I could’ve been spending the sunny, 65-degree Saturday calmly sipping a pumpkin-spiced latte before putting on my knee-high boots and cable-knit fall sweater to head to Eckert’s with the rest of St. Louis. Instead, I was sweating profusely, 20 feet up in the air, trying to figure out which size “cam” would fit into the rock wall to keep me from falling to my death.
“Falling to my death” is a bit of an exaggeration. I was safely tied into a top rope with my instructor, Jon Richard of Vertical Voyages, a mere foot away, calmly telling me to breathe, reassess and reposition my body so I had a more solid stance to solve the problem in front of me.
Still, nobody likes to fall off a rock wall.
I was learning how to “trad climb,” or traditionally climb — you know, how they used to do it in the days before “fall” meant that an orange squash plant flavored everything from my Oreos to my beer for three months of the year.
Traditional climbing allows you to climb virtually anywhere that has a line of corners and cracks to work with. You bring your own “protection” — a series of hexes, nuts and different sizes of spring-loaded camming devices — which you fit into the rock. It’s like an adult version of the wooden brainteaser puzzles you played as a child, except with slightly higher stakes.

INFORMATION GIVEN.

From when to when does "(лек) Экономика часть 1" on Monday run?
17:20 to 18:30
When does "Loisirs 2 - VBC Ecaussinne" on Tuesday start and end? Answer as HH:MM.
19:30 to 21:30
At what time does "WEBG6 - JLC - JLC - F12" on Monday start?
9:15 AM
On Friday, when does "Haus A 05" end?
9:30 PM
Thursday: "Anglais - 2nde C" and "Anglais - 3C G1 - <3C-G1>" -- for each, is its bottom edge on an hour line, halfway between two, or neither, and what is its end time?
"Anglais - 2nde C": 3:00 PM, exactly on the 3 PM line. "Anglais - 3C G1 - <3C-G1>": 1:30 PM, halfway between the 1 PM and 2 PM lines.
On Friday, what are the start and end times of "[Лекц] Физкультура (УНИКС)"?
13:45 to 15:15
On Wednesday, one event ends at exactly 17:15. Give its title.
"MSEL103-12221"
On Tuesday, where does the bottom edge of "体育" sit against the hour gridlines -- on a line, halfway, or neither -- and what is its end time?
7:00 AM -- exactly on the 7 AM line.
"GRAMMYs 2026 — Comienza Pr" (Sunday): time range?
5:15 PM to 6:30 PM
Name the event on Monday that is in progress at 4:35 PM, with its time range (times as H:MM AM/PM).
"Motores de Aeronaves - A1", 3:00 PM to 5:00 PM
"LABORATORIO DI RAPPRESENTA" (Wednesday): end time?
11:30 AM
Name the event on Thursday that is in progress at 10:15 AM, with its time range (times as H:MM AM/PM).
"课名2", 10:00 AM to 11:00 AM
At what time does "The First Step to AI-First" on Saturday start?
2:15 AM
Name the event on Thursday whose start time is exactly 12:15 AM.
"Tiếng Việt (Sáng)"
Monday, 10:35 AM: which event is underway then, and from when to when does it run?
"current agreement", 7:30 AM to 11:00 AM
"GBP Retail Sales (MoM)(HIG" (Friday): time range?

TASK GOAL.
Answer these questions from the passage about trad climbing:
1. How high up the rock wall was the writer?
2. Who was the writer's instructor, and what company is he with?
3. What items make up the "protection" that a trad climber brings?

RESPONSE TO THE TASK.
1. 20 feet up in the air.
2. Jon Richard of Vertical Voyages.
3. A series of hexes, nuts and different sizes of spring-loaded camming devices.